Alckmin é um fenômeno do que Marina Silva chamou de tergiversação. Lidera fazendo mágica e fingindo. Na California, que também enfrenta a pior estiagem de sua história, o governador Jerry Brown decretou estado de emergência e vem realizou uma campanha intensa de conscientização, recorrendo inclusive a artistas como Lady Gaga. Foi criado um site para a população se informar. Brown fez questão de mostrar que diminuiu o consumo na sede do governo e em sua casa.
Geraldo reage com factoides. Ele está num outro mundo. Ou não tem, realmente, a menor ideia do que acontece, o que é mais preocupante. Em agosto, numa coletiva, como não tinha respostas, Alckmin telefonou, na frente dos repórteres, para Dilma Pena.

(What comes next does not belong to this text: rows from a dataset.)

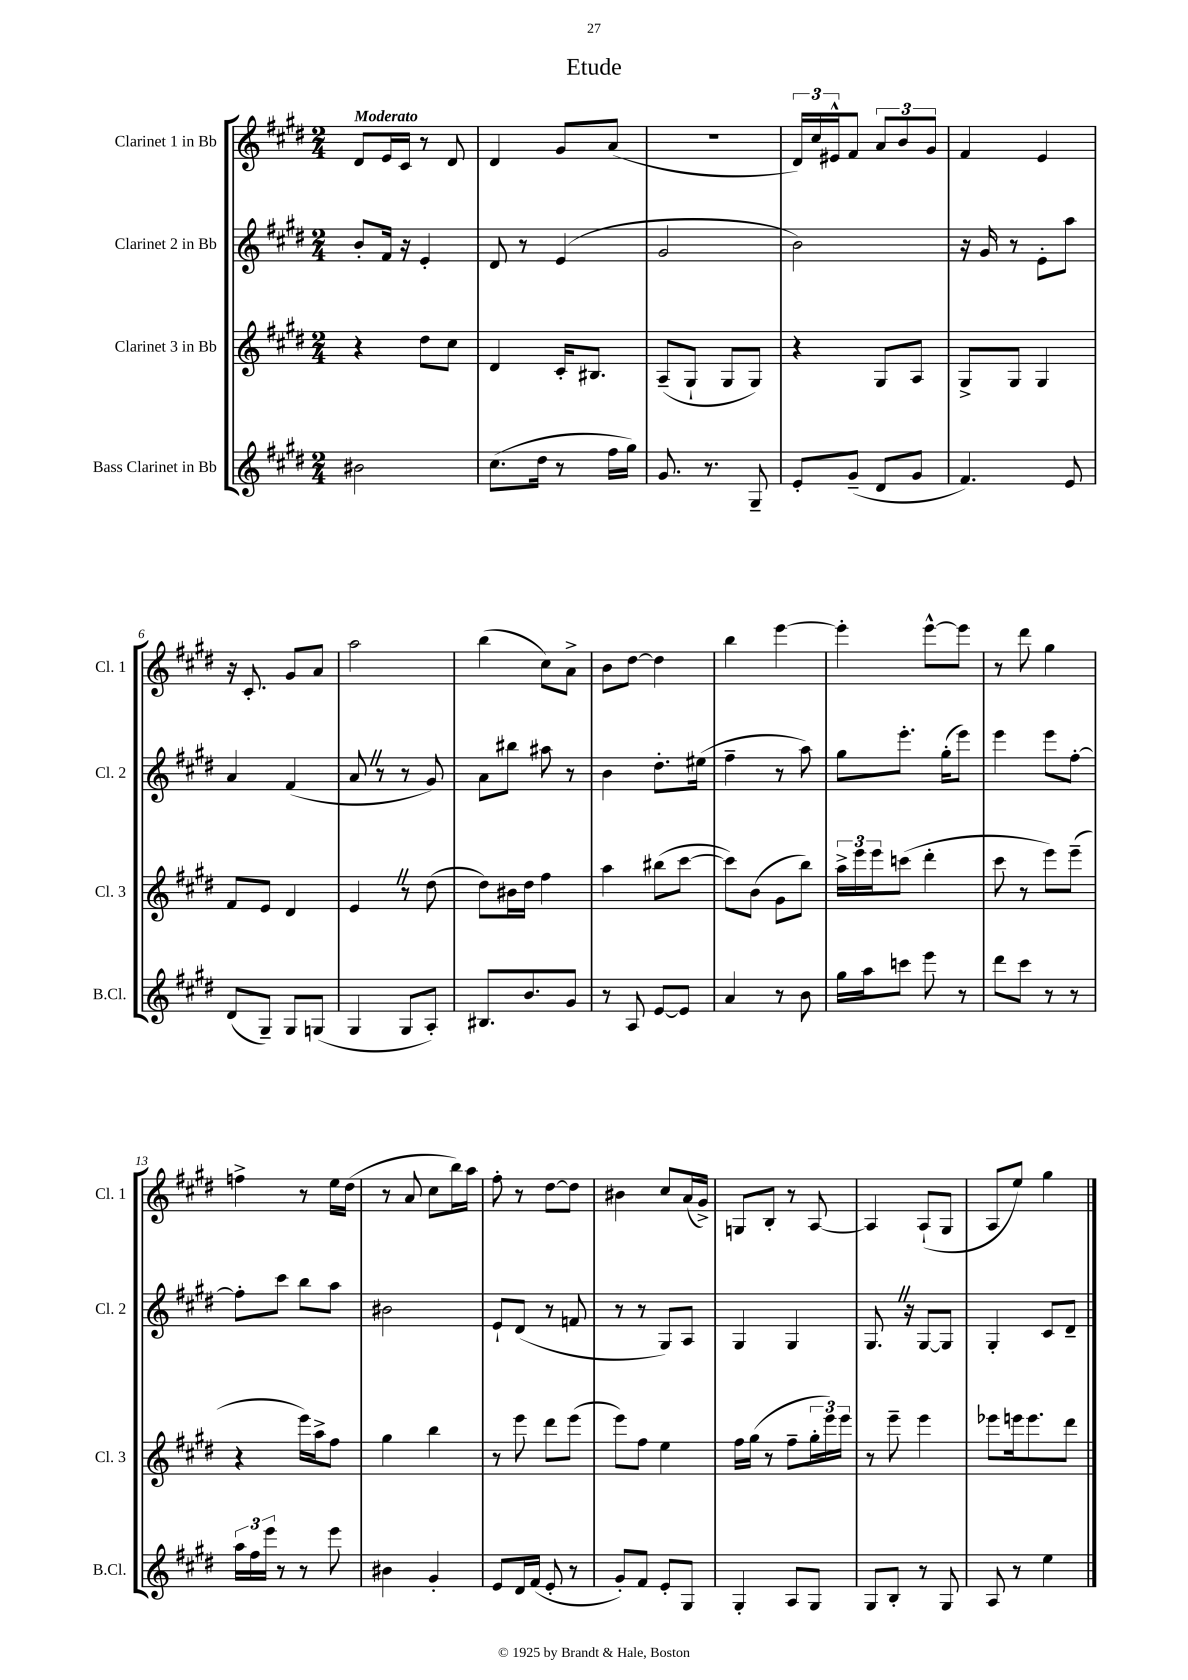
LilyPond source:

\header { title = "Etude" }
<<
\new StaffGroup <<
\new Staff = "s0" \with { instrumentName = "Clarinet 1 in Bb" shortInstrumentName = "Cl. 1" } {
    \clef treble \key e \major \numericTimeSignature \time 2/4 \tempo "Moderato"
    dis'8 e'16 cis'16 r8 dis'8 |
    dis'4 gis'8 a'8( |
    R2 |
    \tuplet 3/2 { dis'16) cis''16 eis'16-^ } fis'8 \tuplet 3/2 { a'8 b'8 gis'8 } |
    fis'4 e'4 |
    r16 cis'8.-. gis'8 a'8 |
    a''2 |
    b''4( cis''8) a'8-> |
    b'8 dis''8~ dis''4 |
    b''4 e'''4~ |
    e'''4-. e'''8~-^ e'''8 |
    r8 dis'''8 gis''4 |
    f''4-> r8 e''16 dis''16( |
    r8 a'8 cis''8 b''16) a''16 |
    fis''8-. r8 dis''8~ dis''8 |
    bis'4 cis''8 a'16( gis'16->) |
    g8 b8-. r8 a8~ |
    a4 a8-!( gis8 |
    a8 e''8) gis''4 \bar "|." |
}
\new Staff = "s1" \with { instrumentName = "Clarinet 2 in Bb" shortInstrumentName = "Cl. 2" } {
    \clef treble \key e \major \numericTimeSignature \time 2/4
    b'8-. fis'16 r16 e'4-. |
    dis'8 r8 e'4( |
    gis'2 |
    b'2) |
    r16 gis'16 r8 e'8-. a''8 |
    a'4 fis'4( |
    a'8 \once \override BreathingSign.text = \markup { \musicglyph "scripts.caesura.straight" } \breathe r8 r8 gis'8) |
    a'8 bis''8 ais''8 r8 |
    b'4 dis''8.-. eis''16( |
    fis''4-- r8 a''8) |
    gis''8 e'''8.-. gis''16-.( e'''8) |
    e'''4 e'''8 fis''8~-. |
    fis''8-. cis'''8 b''8 a''8 |
    bis'2 |
    e'8-! dis'8( r8 f'8 |
    r8 r8 gis8) a8 |
    gis4 gis4 |
    gis8. \once \override BreathingSign.text = \markup { \musicglyph "scripts.caesura.straight" } \breathe r16 gis8~ gis8 |
    gis4-. cis'8 dis'8-- \bar "|." |
}
\new Staff = "s2" \with { instrumentName = "Clarinet 3 in Bb" shortInstrumentName = "Cl. 3" } {
    \clef treble \key e \major \numericTimeSignature \time 2/4
    r4 dis''8 cis''8 |
    dis'4 cis'16-. bis8. |
    a8--( gis8-! gis8 gis8) |
    r4 gis8 a8 |
    gis8-> gis8 gis4 |
    fis'8 e'8 dis'4 |
    e'4 \once \override BreathingSign.text = \markup { \musicglyph "scripts.caesura.straight" } \breathe r8 dis''8( |
    dis''8) bis'16 dis''16 fis''4 |
    a''4 bis''8( cis'''8~ |
    cis'''8) b'8( gis'8 b''8) |
    \tuplet 3/2 { a''16-> e'''16 e'''16 } c'''8( dis'''4-. |
    cis'''8 r8 e'''8) e'''8--( |
    r4 e'''16) a''16-> fis''8 |
    gis''4 b''4 |
    r8 e'''8 dis'''8 e'''8( |
    e'''8) fis''8 e''4 |
    fis''16 gis''16( r8 fis''8-- \tuplet 3/2 { gis''16-. e'''16) e'''16 } |
    r8 e'''8-- e'''4 |
    ees'''8 e'''16 e'''8. dis'''8 \bar "|." |
}
\new Staff = "s3" \with { instrumentName = "Bass Clarinet in Bb" shortInstrumentName = "B.Cl." } {
    \clef treble \key e \major \numericTimeSignature \time 2/4
    bis'2 |
    cis''8.( dis''16 r8 fis''16 gis''16) |
    gis'8. r8. gis8-- |
    e'8-. gis'8--( dis'8 gis'8 |
    fis'4.) e'8 |
    dis'8( gis8--) gis8 g8( |
    gis4 gis8 a8-.) |
    bis8. b'8. gis'8 |
    r8 a8 e'8~ e'8 |
    a'4 r8 b'8 |
    gis''16 a''16 c'''8 e'''8 r8 |
    dis'''8 cis'''8 r8 r8 |
    \tuplet 3/2 { a''16 fis''16 e'''16 } r8 r8 e'''8 |
    bis'4 gis'4-. |
    e'8 dis'16 fis'16( e'8-. r8 |
    gis'8-.) fis'8 e'8-. gis8 |
    gis4-. a8 gis8 |
    gis8 b8-. r8 gis8 |
    a8 r8 e''4 \bar "|." |
}
>>
>>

Transcrevo trechos do relato publicado no R7:
O tucano falava sobre o financiamento da Jica (Japan International Cooperation Agency – Agência Japonesa de Cooperação Internacional) para detectar e combater vazamentos de água na rede de abastecimento do Estado. Questionado sobre o valor emprestado, admitiu que não tinha a informação, mas se comprometeu a conseguir. Pediu à assessora que ligasse para Dilma Pena, presidente da Sabesp.— Alô. Oi, Dilma. Tudo bem? Dilma, o nosso financiamento da Jica, qual o valor? Não, lá não é dólar, é iene. É equivalente a US$ 600 milhões. É em torno de R$ 1,4 bilhão.A primeira pergunta estava respondida. Mas o governador tinha outras.— Jica é um organismo financeiro do governo do Japão. Escreve J-I-C-A. Japan… O que é I-C-A, você sabe? International Cooperation… ‘Ajusteichon’ [risos], ‘agueichon’ [risos]. E antes de encerrar o ‘telefoneichon’, esse dinheiro para que é?Dilma Pena responde e Alckmin repassa para os repórteres.— Redução de perdas, troca de ramal, troca de rede. Tudo o que for relacionado a impedir perda de água. Exclusivo para evitar perda de água.Os jornalistas fazem mais perguntas enquanto ele ainda está ao telefone, querem saber em que pé estão os trabalhos. Mas a presidente da Sabesp não tem a informação de imediato. “Verifica e me liga”, diz o governador, que emenda mais uma questão: “Outra coisa, quanto a Sabesp perde de água?”.— 20,35 [%], perda física na região metropolitana de São Paulo de água tratada. A França perde 29 [%]. Faz um resuminho aí para a gente. A média brasileira é 38 [%]. Ok, depois você me passa esses dados aí.Satisfeito com o telefonema, ele continua a conversa com os repórteres sobre o financiamento. “Eles [Jica] vão dar o dinheiro e fazer a consultoria?”, questiona uma jornalista. “Não. Eles dão o dinheiro… Liga de novo para a Dilma, pergunta se tem algum apoio técnico”, pede o governador à assessora.Enquanto a resposta não vem, com tranquilidade, ele explica sobre as perdas na rede de abastecimento.— Se você pegar as perdas hoje, 90% é invisível, não é aquele cano que estourou. É tudo a 7 m de profundidade, ninguém vê. Isso é mundial.Quando a assessora passa a informação, Alckmin conclui e se despede:— Transferência de tecnologia e apoio técnico, nós vamos para lá, eles [japoneses] vêm para cá. Arigatou gozaimasu…
Seria cômico, não fosse trágico. Há uma possibilidade de cura para sua negação patológica oportunista: talvez quando ele passar a beber a água de coloração marrom esbranquiçada, com gosto de barro, que está saindo das torneiras da Zona Sul, um fio de responsabilidade escape de sua boca.